Em criança, Ensa nunca imaginou que um dia se tornaria pintora. No ensino básico, vivia num colégio em Baguia e, mais tarde, do 3.º ciclo ao ensino superior, passou a viver com o seu tio em Díli.
Dois anos depois, Ensa regressou à Arte Moris e decidiu dedicar-se em pleno à pintura. Passou a viver no edifício da instituição e tornou-se assistente dos formadores. No início, o processo artístico baseava-se em reproduções de desenhos com lápis e papel, explorando a mistura de cores até começar a pintar com tintas em tela. “No começo, não sabia para onde ia ou o que o futuro me reservava, mas depois de entender o que queria criar, apaixonei-me pela arte visual”, recorda.
No início da sua entrada no mundo das Belas Artes, Ensa sentiu medo e confusão, sobretudo por ser mulher, uma vez que chegou a ouvir comentários que a fizeram duvidar de si mesma. “Não estudas e vais viver da arte, achas isso correto?”, ouviu. No entanto, com o tempo, encontrou serenidade e adaptou-se à nova realidade. “Eu disse a mim mesma: Posso fazer alguma coisa”, recorda.
Como membro da Arte Moris, Ensa beneficia de uma parte do dinheiro obtido pelas vendas das suas obras produzidas no âmbito do trabalho na instituição. As receitas são divididas entre a artista e a escola. Além disso, participa em projetos de pintura de murais e em contratos para gerir galerias ou exposições, recebendo uma compensação financeira que utiliza para o seu sustento e para a compra de materiais de pintura.

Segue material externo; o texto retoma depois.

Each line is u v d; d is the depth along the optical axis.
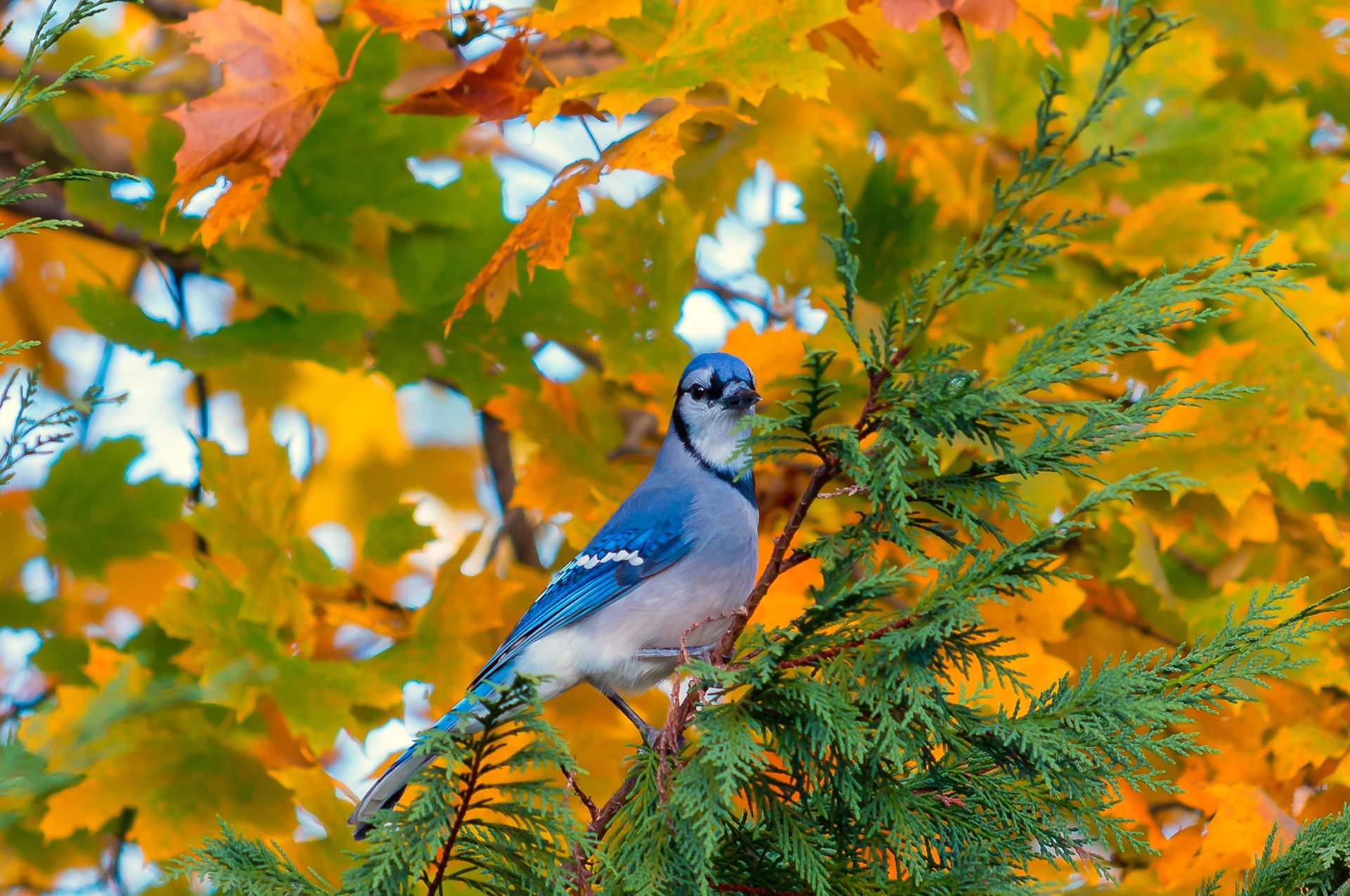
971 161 9.93
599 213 9.41
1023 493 8.07
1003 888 4.42
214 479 8.45
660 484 8.03
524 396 9.70
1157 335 4.25
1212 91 11.25
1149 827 8.05
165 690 7.69
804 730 4.32
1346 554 8.77
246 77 6.89
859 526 4.46
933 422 4.27
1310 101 11.05
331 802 7.80
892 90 10.38
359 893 4.02
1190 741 4.33
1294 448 8.48
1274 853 7.31
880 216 9.66
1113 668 4.42
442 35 7.53
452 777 4.00
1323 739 8.19
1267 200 9.95
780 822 4.51
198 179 6.89
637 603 7.61
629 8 6.63
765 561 9.03
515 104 7.03
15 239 12.75
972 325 9.18
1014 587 4.22
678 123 6.34
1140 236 9.07
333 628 9.46
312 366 13.88
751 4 6.41
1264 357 8.58
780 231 10.16
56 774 7.38
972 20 6.81
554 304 9.54
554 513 9.55
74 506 9.62
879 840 4.66
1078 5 9.98
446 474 14.85
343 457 14.66
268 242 9.79
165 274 9.96
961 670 4.38
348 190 9.35
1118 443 4.22
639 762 4.79
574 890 4.62
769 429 4.29
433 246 9.64
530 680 3.84
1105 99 4.04
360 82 9.09
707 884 4.26
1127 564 9.21
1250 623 4.33
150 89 10.47
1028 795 4.61
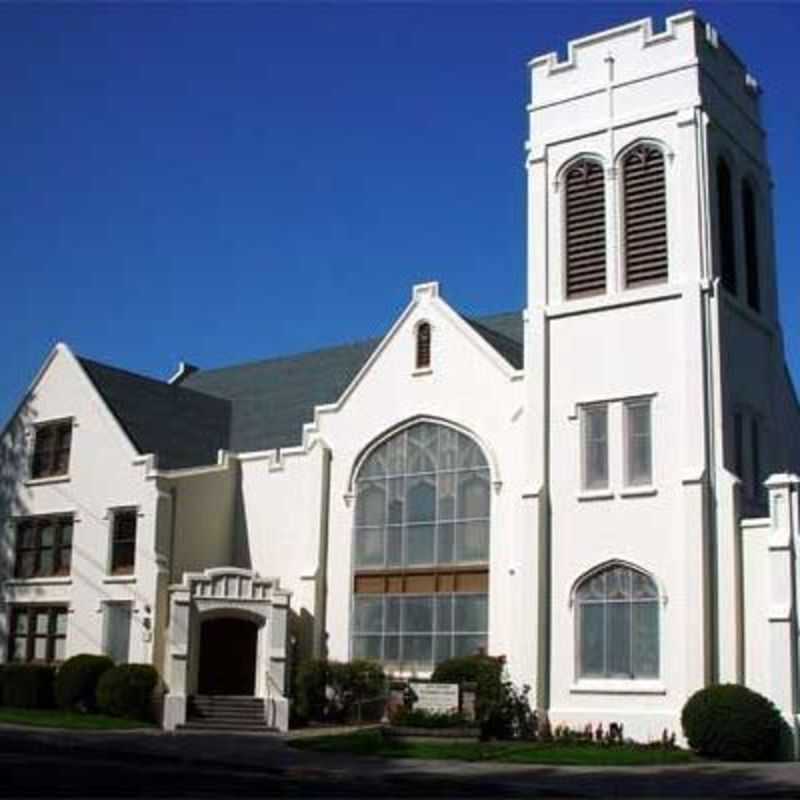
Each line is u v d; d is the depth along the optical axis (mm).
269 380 48875
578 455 34375
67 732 33969
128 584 40844
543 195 36875
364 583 39062
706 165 34469
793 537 30797
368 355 46375
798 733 29672
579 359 35000
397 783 24578
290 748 30578
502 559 35906
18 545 44781
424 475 38469
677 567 31906
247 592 38406
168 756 28547
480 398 37469
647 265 34625
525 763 27891
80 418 44062
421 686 33969
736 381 34344
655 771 26500
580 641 33312
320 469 40625
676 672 31391
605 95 36438
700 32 35438
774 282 38000
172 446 43844
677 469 32531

A maioria das suas pinturas tem como tema as mulheres, as suas emoções e experiências. Contudo, Ensa não se limita a retratar realidades pessoais. Para ela, o objetivo é sempre transmitir uma mensagem de motivação. “Pintar não é apenas replicar o que os olhos veem no dia a dia, porque para isso já temos as câmaras fotográficas. Pintar é tornar o pensamento visível”, afirma.
As suas principais fontes de inspiração são a leitura e a observação social, que alimentam as suas ideias e pensamentos criativos. A Arte Moris desempenha um papel crucial na sua formação artística, contribuindo para o desenvolvimento das suas ideias e estilos. As referências e o contacto com outros artistas na escola têm um impacto significativo na forma como Ensa cria e concebe as suas obras.
Outra obra marcante é “Hamriik Ba Nia Mehi” (Ergue-se pelo seu sonho), que mostra uma mulher de costas a apontar para uma estrela no céu. Inicialmente, a artista não queria vender esta tela, mas acabou por ceder quando um visitante se identificou com a mensagem da pintura. “Não pinto apenas mulheres. O universo é outra fonte de inspiração, porque simboliza a união de tudo e mostra que nunca estamos sozinhos.”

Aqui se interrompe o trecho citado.